2 thoughts on “The Skeptical Cardiologist Coronavirus Scorecard: ACE inhibitors, Awking, and Afib”
About the personal devices: With the opportunity for long-term pretty continuous monitoring that these personal devices provide, I’ve been wondering if it would be possible to compute a paroxysmal afib burden number that might be useful for research, especially on the topic of how much burden is too much. For example, from my own records, I simply computed (total time in afib)/(total time) and got a few percent over the course of the last year or so. I have no idea what this means in terms of what treatments I should be considering. However, enough data of this sort might clarify the chances of success of an ablation as a function of burden, and under what conditions drugs cease to be effective. I have seen an older, somewhat small study, where longer-term monitoring showed afib burden was related to stroke risk, but with a complicated definition of burden.
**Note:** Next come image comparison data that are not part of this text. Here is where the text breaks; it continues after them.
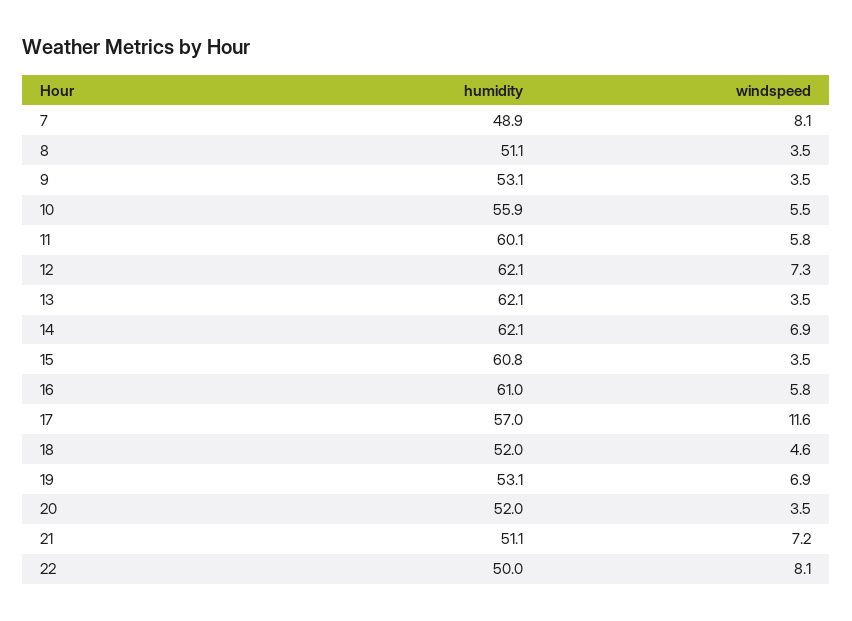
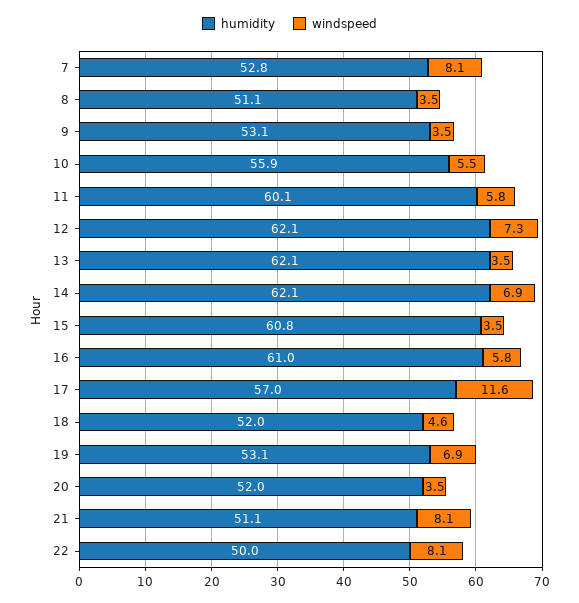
  {
    "humidity": {
-     "7": 48.9,
+     "7": 52.8,
      "8": 51.1,
      "9": 53.1,
      "10": 55.9,
      "11": 60.1,
      "12": 62.1,
      "13": 62.1,
      "14": 62.1,
      "15": 60.8,
      "16": 61,
      "17": 57,
      "18": 52,
      "19": 53.1,
      "20": 52,
      "21": 51.1,
      "22": 50
    },
    "windspeed": {
      "7": 8.1,
      "8": 3.5,
      "9": 3.5,
      "10": 5.5,
      "11": 5.8,
      "12": 7.3,
      "13": 3.5,
      "14": 6.9,
      "15": 3.5,
      "16": 5.8,
      "17": 11.6,
      "18": 4.6,
      "19": 6.9,
      "20": 3.5,
-     "21": 7.2,
+     "21": 8.1,
      "22": 8.1
    }
  }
I am personally curious about this because at this time, it seems like the only criterion for opting for an ablation instead of continuing on drugs is whether your quality of life is lousy, either from poor control of the afib, or side effects of the drugs. However, I’ve heard that if afib goes on too much or too long, the probability of a successful ablation is lower. But how much is too much or too long before an ablation ceases being a good option? Do you have a guideline on this? Maybe a study using volunteers to keep records with their Watch or Kardia could quantify this. What do you think?
“Awking” immediately became part of both behavior and lexicon for me and my late wife. Chapeau, Ms.Skeptical! Now, I can’t be the only one who, on seeing an approaching pedestrian takes a big gulp of air and slowly releases it as the pedestrian passes. I have no idea what to call that (suggestions welcome) but I hope it doesn’t take me too long to break out of the habit.